You must visit a doctor if you observe the following changes

  1. Change in stool consistency.
  2. Blood in stool.
  3. Unexplained weight gain or loss
  4. Persistent or recurring constipation or diarrhea
  5. Recurring nausea or vomiting.
  6. Prolonged abdominal pain
  7. Chest pain.

Request an appointment at Apollo Hospitals.

Call 1860-500-1066 to book an appointment.

Prevention

The best way to prevent intestinal gas is to understand your digestive system and pick the cues about which food groups cause problems. In most cases, the reason is improper chewing, leading to incomplete digestion. To avoid this, you must practice mindful eating and stop using phones or other distractions while eating.

In addition, it is suggested to give your body enough time to digest the food when consuming high-fibre complex carbohydrates such as legumes and cruciferous vegetables. Further, you must restrict the consumption of aerated beverages with every meal and replace them with natural fruit juices or plain water, if necessary.

It is also advisable to incorporate some physical exercise into your daily routine. It naturally helps expel intestinal gases and improves metabolism.
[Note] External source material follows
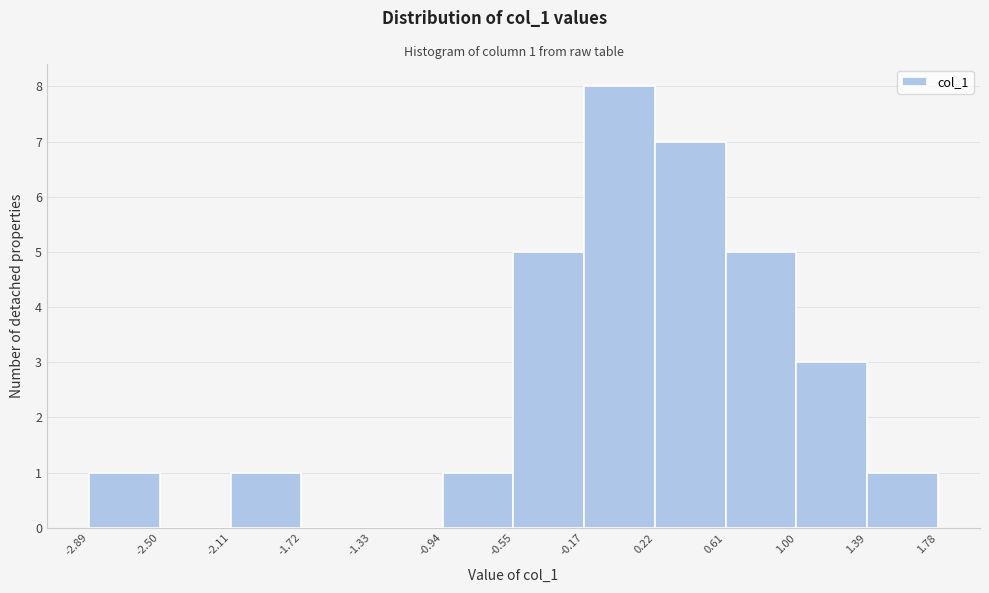

Which range on the x-axis has the tallest bar?

-0.17 to 0.22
How Can You Treat Intestinal Gas?

Numerous home remedies and treatments are often suggested for intestinal gas. People usually follow it without much thought, and it helps in some cases. But in other cases, these home remedies end up aggravating the problem and cause more suffering. However, it is always advisable to consult a licensed medical practitioner if you face more than normal or unexplained intestinal gas.

In Conclusion

Intestinal gas is a common phenomenon in human beings. One must not take it lightly, and we must adopt better eating habits to avoid it in the first place. Although, if you notice flatulence with other symptoms like discomfort, abdominal pain, diarrhoea, constipation, etc., you must consult a doctor immediately.
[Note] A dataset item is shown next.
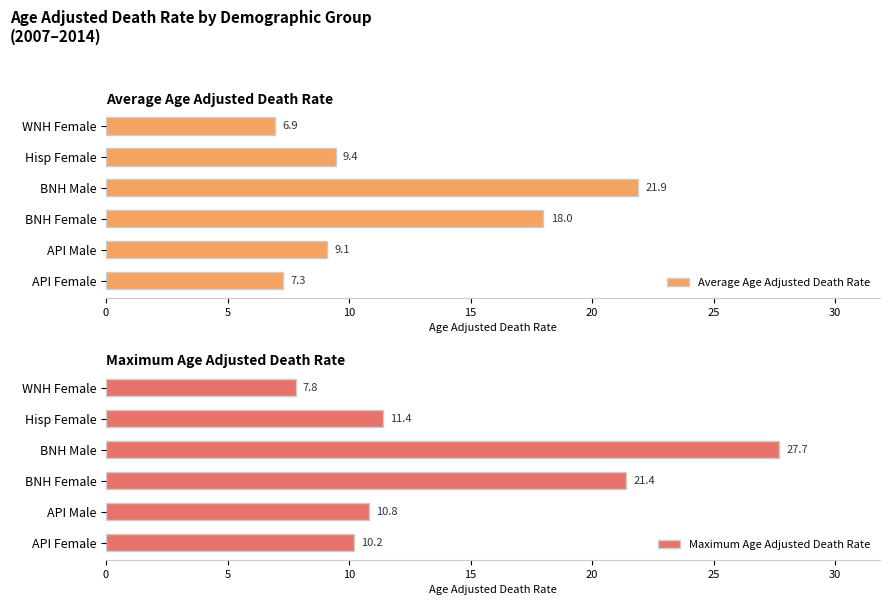

Which category has the highest value in the Average Age Adjusted Death Rate series?

BNH Male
Frequently Asked Questions (FAQs)

How much is passing gas normal?

On average, humans expel gas  14-25 times daily. In addition, it also depends on the daily consumption patterns and foods consumed in the last 24-48 hours. These gases are primarily odourless and undetectable. If you experience more flatulence with abdominal pain or other symptoms but without any significant change in your diet, you must consult a doctor.

Does age contribute to intestinal gas?

Yes, as the body ages, the digestion process becomes slower, and the chances of the food passing into the intestine without proper digestion increase. This can irritate the intestine, leading to increased production and storage of gas. Therefore, it is recommended to chew the food properly.

Should we never eat foods causing gas?

The causes of gas vary from individual to individual. Some people face severe bloating and belching after consuming specific foods. For them, it is advisable to avoid these food items as much as possible. If you wish to eat, ensure to chew them properly and give them enough time to digest before sleeping. Additionally, include workouts, walks, or moderate yoga in your routine. Sitting in specific asanas after meals helps reduce bloating to a substantial level.